Bus grandes lignes en Suisse: l’avis des CFF

Souvent, on demande aux CFF ce qu’ils pensent de la perspective de la concurrence des bus grandes lignes. D’une manière générale, les CFF sont d’avis qu’avant d’autoriser les bus grandes lignes en Suisse, un large débat doit avoir lieu sur le système des transports publics dans le pays. Ne serait-ce que parce que les pouvoirs publics financent une grande partie du système des transports publics.

Pour les CFF, il faut s’assurer que la concurrence entre la route et le rail se fasse à armes égales, en particulier en ce qui concerne l’application de la loi sur l’égalité pour les handicapés, les conditions-cadres sociales et les coûts liés à l’infrastructure.

La Suisse a déjà un système de transports publics très développé et finement coordonné. Du point de vue des CFF, une offre de bus grandes lignes parallèle n’offrirait pas de véritable développement de l’offre, ni de plus-value par rapport au système actuel.

Evolution rapide des comportements en matière de mobilité

Aujourd’hui, le marché de la mobilité est dans une période charnière: les besoins de la clientèle sont en pleine mutation. En particulier, les offres de mobilité combinée sont de plus en plus demandées, tant en trafic voyageurs que de marchandises.

Dans ce cadre, les bus grandes lignes sont les précurseurs de nouveaux modes de transport pouvant aller jusqu’aux véhicules autonomes.

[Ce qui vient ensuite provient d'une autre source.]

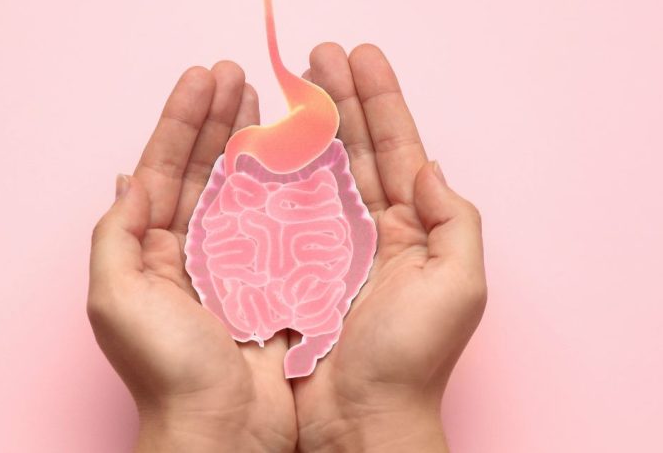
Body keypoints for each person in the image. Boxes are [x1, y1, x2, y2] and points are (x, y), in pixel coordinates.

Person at [88, 42, 487, 452]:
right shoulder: (248, 199)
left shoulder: (310, 191)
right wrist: (387, 420)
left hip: (299, 300)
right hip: (266, 302)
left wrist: (200, 426)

S’ils offrent une utilité importante pour les clients, il ne sera pas possible de les interdire.

Cette évolution n’est pas une surprise pour les CFF ; cela fait plusieurs années qu’ils attirent l’attention sur cette évolution et sur le renforcement de la concurrence qu’elle engendre.

Or, dans la pratique actuelle en matière d’autorisations, nous constatons qu’il manque une évaluation des répercussions de ces nouvelles offres sur les investissements dans les infrastructures de transport.

Idem en ce qui concerne les investissements sur le matériel roulant, qui impliquent des délais importants, et sur la couverture des coûts du trafic régional, que les cantons financent.

Les CFF ne considèrent cependant pas la concurrence des bus grandes lignes comme une menace. Ils se préparent en mettant d’ores et déjà en œuvre le programme d’économies RailFit20/30. Mais ils suivent de très près les développements dans ce domaine et les prennent au sérieux.

Conclusion : considérer le système dans sa globalité

De l’avis des CFF, au niveau international comme au niveau national, les opérateurs doivent pouvoir lutter à armes égales en ce qui concerne les conditions de travail, la sécurité ou la législation sur l’égalité pour les handicapés, qui prévoit des dispositions particulièrement claires en Suisse.

Les CFF s’exprimeront après analyse sur certaines demandes d’opérateurs de bus grandes lignes, lorsque l’Office fédéral des transports les remettra pour consultation.

Une chose est certaine: si un opérateur ne propose que des prestations sur certaines lignes rentables, afin d’offrir les prix les plus bas, il porte atteinte au principe de solidarité qui sous-tend le système global et tarifaire des transports publics en Suisse.